The carnage wasn’t contained to chips. The Nasdaq Composite fell 4.18%, while the S&P 500 dropped 2.64%. But semiconductor stocks bore the brunt of the punishment by a wide margin.
The damage report
Marvell Technology led the bleeding, plunging 16.74%. Micron wasn’t far behind at 13.25%. ARM Holdings dropped 12.84%, Intel shed 11.28%, and AMD fell 10.86%.
How we got here
A 70% year-to-date gain in an entire sector index isn’t normal. It’s the kind of run that happens when a transformative technology narrative, in this case generative AI, convinces the market that demand for chips will be functionally infinite.
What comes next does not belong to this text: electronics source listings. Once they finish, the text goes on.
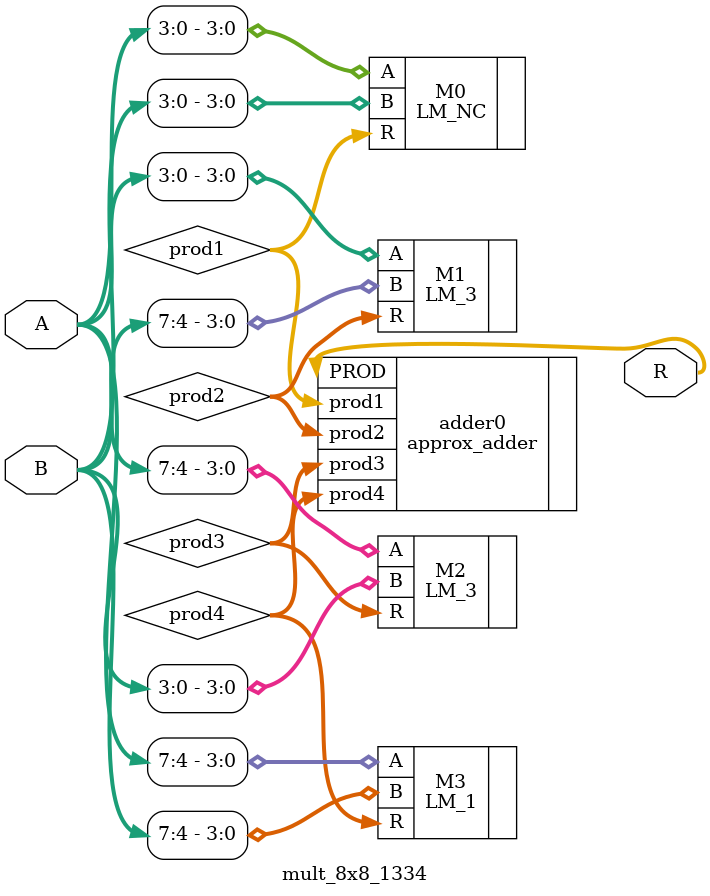
<source format=v>
module mult_8x8_1334(
input [7:0] A,
input [7:0] B,
output [15:0]R
);
wire [7:0]prod1;
wire [7:0]prod2;
wire [7:0]prod3;
wire [7:0]prod4;

LM_NC M0(.A(A[3:0]),.B(B[3:0]),.R(prod1));
LM_3 M1(.A(A[3:0]),.B(B[7:4]),.R(prod2));
LM_3 M2(.A(A[7:4]),.B(B[3:0]),.R(prod3));
LM_1 M3(.A(A[7:4]),.B(B[7:4]),.R(prod4));
approx_adder adder0(.prod1(prod1),.prod2(prod2),.prod3(prod3),.prod4(prod4),.PROD(R));
endmodule

</source>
When Broadcom’s quarterly results came in below expectations, it punctured the narrative just enough. Investors who had been riding momentum suddenly had a reason to question whether the AI spending cycle would deliver returns as quickly or as profitably as the market had assumed.
Rising Treasury yields added a second layer of pressure. Higher yields make future earnings less valuable in present-dollar terms, which hits growth stocks particularly hard.
What this means for investors
The last time SOX had a day this bad was March 2020, and that turned out to be the start of one of the greatest semiconductor rallies in history. But the setup was different then. Valuations were lower, interest rates were heading to zero, and massive fiscal stimulus was about to flood the economy.
Today’s environment is almost the mirror opposite. Valuations coming into this sell-off were stretched by virtually any historical metric. Treasury yields are elevated. And while AI spending remains robust, the quarterly earnings cycle is starting to separate companies delivering real revenue from those still trading on hope.